» Goal of the exercise
Would you return exactly the lines below from the line with "Lakások száma: 152" through the line with "tören. Detta för", both included, and nothing else, leaving out the pictures?

______

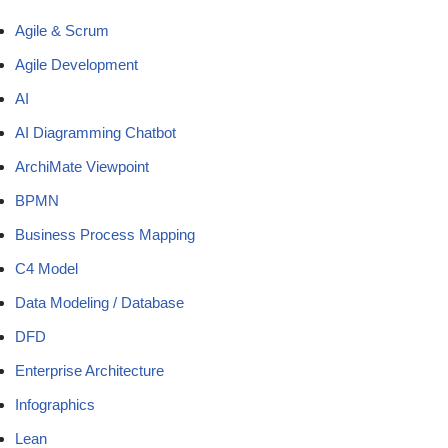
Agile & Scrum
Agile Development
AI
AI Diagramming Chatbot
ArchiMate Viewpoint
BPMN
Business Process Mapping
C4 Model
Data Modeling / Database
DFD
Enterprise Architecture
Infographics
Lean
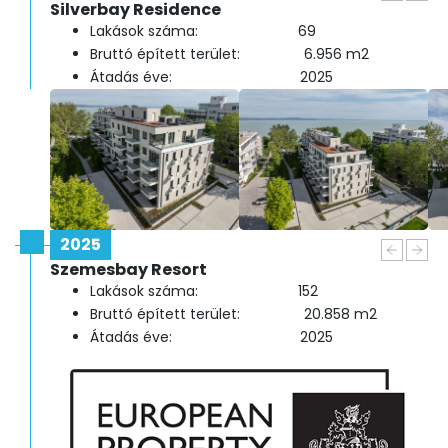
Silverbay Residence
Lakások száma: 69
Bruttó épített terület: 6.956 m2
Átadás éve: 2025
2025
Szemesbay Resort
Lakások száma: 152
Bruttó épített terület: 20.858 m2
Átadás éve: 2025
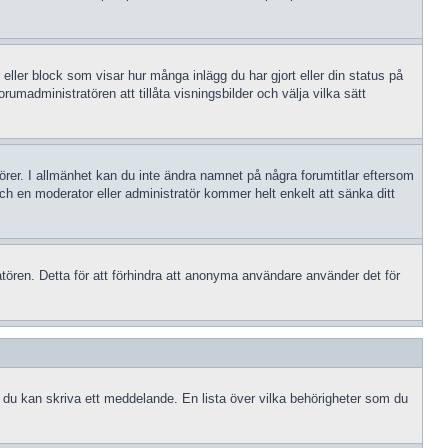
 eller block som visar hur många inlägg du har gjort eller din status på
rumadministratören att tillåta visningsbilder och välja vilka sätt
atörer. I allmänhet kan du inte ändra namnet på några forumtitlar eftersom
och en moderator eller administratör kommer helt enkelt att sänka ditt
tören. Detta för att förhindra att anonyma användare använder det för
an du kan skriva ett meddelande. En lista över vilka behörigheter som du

______

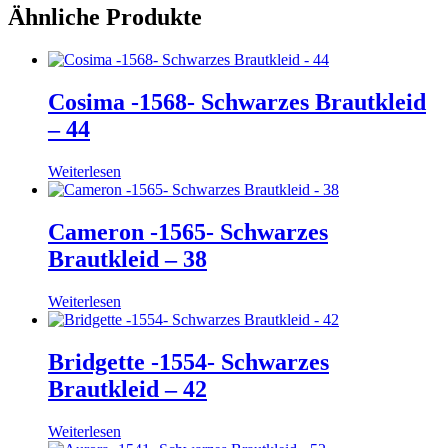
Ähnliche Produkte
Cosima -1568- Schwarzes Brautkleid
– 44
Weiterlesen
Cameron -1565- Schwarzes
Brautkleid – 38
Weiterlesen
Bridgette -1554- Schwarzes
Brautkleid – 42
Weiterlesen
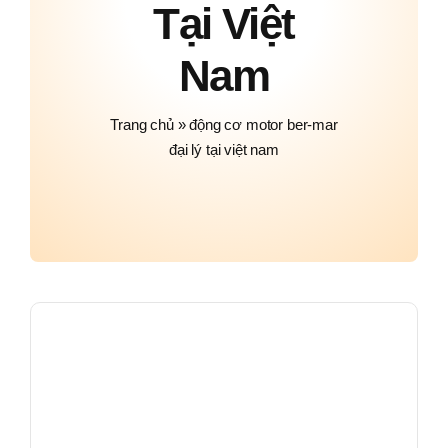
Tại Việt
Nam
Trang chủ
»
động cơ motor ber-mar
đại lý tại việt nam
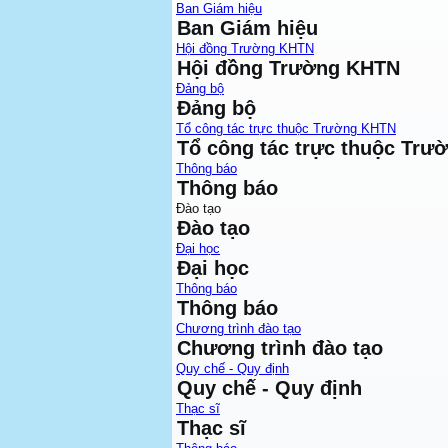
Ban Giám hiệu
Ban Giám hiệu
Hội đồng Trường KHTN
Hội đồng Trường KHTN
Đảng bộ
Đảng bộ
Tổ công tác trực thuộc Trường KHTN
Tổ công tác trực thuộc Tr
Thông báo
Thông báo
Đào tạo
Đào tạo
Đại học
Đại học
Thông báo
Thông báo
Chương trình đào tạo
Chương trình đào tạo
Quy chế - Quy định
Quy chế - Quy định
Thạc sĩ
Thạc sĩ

______

» Response
Lakások száma: 152
Bruttó épített terület: 20.858 m2
Átadás éve: 2025
 eller block som visar hur många inlägg du har gjort eller din status på
rumadministratören att tillåta visningsbilder och välja vilka sätt
atörer. I allmänhet kan du inte ändra namnet på några forumtitlar eftersom
och en moderator eller administratör kommer helt enkelt att sänka ditt
tören. Detta för att förhindra att anonyma användare använder det för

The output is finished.